Jonathan highlights an Instapundit discussion that caught my eye, too. The discussion is about mammograms and the latest proposed guidelines for screening: do the guidelines represent good science, or are they simply meant to save money (these are not mutually exclusive goals)? I don’t know the science, and don’t have any reason to distrust the health care professionals proposing the guidelines, but I understand that an element of distrust is introduced by the current health care debate.

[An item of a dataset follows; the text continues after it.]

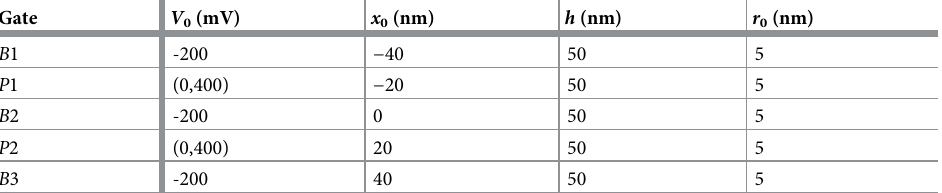
Table 1. Mean values for the parameters defining simulated 5-gates devices: Height of the potential profile ( V 0 ) at the gate position ( x 0 ), the height at which barriers were fixed ( h ), and the radius of the barrier gates ( r 0 ). The device size along x -axis is 120 nm, with the center positioned at x 0 = 0 nm. Gate V 0 (mV) x 0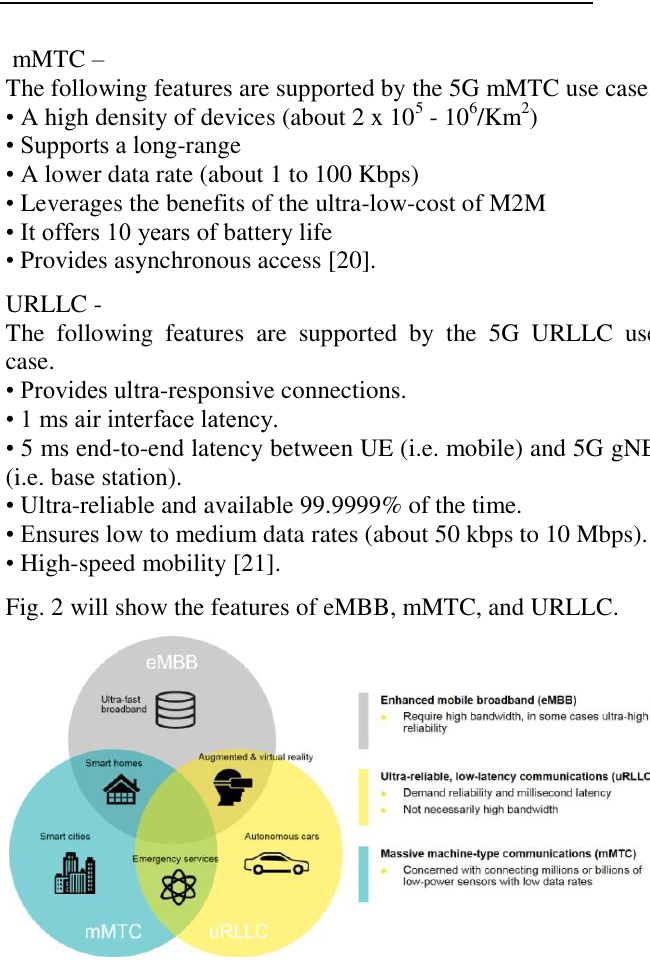
Fig 2. Features of eMBB, mMTC, and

Anyway, the above linked discussion brings up many interesting points. One is the Public-Health fallacy that Jonathan discusses. Another is the changing relationship between doctor and patient in a system where the federal government intrudes so heavily. Guidelines become suspect. Who is the real beneficiary of the guidelines – the individual patient, or the ‘greater good’ of the population as designated by a government official? The government guidelines, or official, become a third party between the patient and the doctor. The relationship is altered. To some extent, this is already the case with third-party payers and the current level of regulation, but the proposed health care bills take it to another level, entirely.

You see the same phenomenon of distrust when a patient talks about ‘greedy’ doctors and drug companies. I think that distrust will be transferred to Washington under the ‘D.C.-centric’ health-care bills that are being considered. And, in the political fight between constituent groups (patients and others), we may end up with a system where large public health bureaucracies will need to be placated first – a bit like California and the public service unions, or the British NHS*. The entire nature of the doctor-patient relationship will be changed. What do you all think? I’m a physician, and like many physicians, have my own levels of distrust. They are currently being directed at the government takeover of health care.

*I recently watched an old “Yes Minister” (Brit sitcom from the 80s) in which a government minister tries to shut down a hospital with no patients (it has a very large staff). A funny joke, yes? Well, the running joke of the show is that the unions resist by making the following claim – who cares if there are no patients? The greater good is served by all those public sector jobs. So, who “owns” the doctor-patient relationship in that sitcom scenario? Soon, alas, to be ours, perhaps?

Update: Think I used the word distrust enough in the above post? It’s like I’m trying to make a point, or something….
Another Update: Hey, a belated thanks for the link, Instapundit!